--- Page extract ---

+--

Intel® High Level Design
Support for Intel® High Level Synthesis Compiler, DSP Builder, OneAPI for Intel® FPGAs, Intel® FPGA SDK for OpenCL™
Announcements
Intel Support hours are Monday-Fridays, 8am-5pm PST, except Holidays. Thanks to our community members who provide support during our down time or before we get to your questions. We appreciate you!

Need Forum Guidance? Click here
Search our FPGA Knowledge Articles here.
440 Discussions

Support for GPU and FPGA programming

Gao__Chao
Beginner
631 Views

Hi, I was wondering , does OneAPI support GPU and FPGA programming in the same code? I found the tutorial didn't give out a very specific idea.

0 Kudos
8 Replies
JananiC_Intel
Moderator
623 Views

Hi,


Thanks for posting in Intel forums.


Intel oneapi has samples that support cpu,gpu and fpga.You can find those samples in oneapi-cli in devcloud.You can find the links to similar samples below.Try these samples to know more about it.

https://github.com/oneapi-src/oneAPI-samples/tree/master/DirectProgramming/DPC%2B%2B/DenseLinearAlge...

https://github.com/oneapi-src/oneAPI-samples/tree/master/DirectProgramming/DPC%2B%2B/DenseLinearAlge...


Hope this helps!


Gao__Chao
Beginner
613 Views

Hi, 

sorry to bother you again, I don't think this is what I am looking for, I was wondering whether I can write up a DPC++ file which support GPU and FPGA work in parallel. I was wondering whether this can be achieved in one single file?

+--

--- The data ---
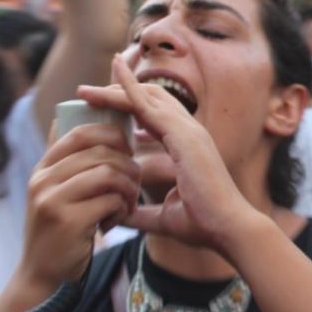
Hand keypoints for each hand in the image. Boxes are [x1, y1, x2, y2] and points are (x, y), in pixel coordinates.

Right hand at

+--

--- Prompt A ---
Summarize the forum thread on GPU and FPGA programming in two sentences.
--- Prompt B ---
Carry the forum thread on GPU and FPGA programming forward from its last post.

--- Exercise response A ---
A beginner asks whether oneAPI supports GPU and FPGA programming in the same code, saying the tutorial did not give a very specific idea. A moderator points to oneAPI samples that support CPU, GPU and FPGA, found in oneapi-cli on DevCloud, but the user answers that this is not what they are looking for and asks whether a single DPC++ file can make the GPU and FPGA work in parallel.

--- Exercise response B ---
Thanks

JananiC_Intel
Moderator
597 Views

Hi,


Yes,this is possible by launching 2 kernels with different device selector. One kernel with gpu_selector and other with intel::fpga_selector. As the kernel call is asynchronous they both will work parallelly.


Thanks.


Gao__Chao
Beginner
590 Views

Hi,

Could you give me some examples?

I didn't find any example which implements GPU and FPGA in two kernel in the same DPC++ file, also, the compile make file is also different I guess, how do we compile that?

Thanks

Chao

AbhishekD_Intel
Moderator
580 Views

Hi Chao,

 

I am assuming that you want to implement your code parallelly on iGPU and fpga_emulator.

Please find the below code sample which will run a simple vector add on iGPU and fpga_emulator.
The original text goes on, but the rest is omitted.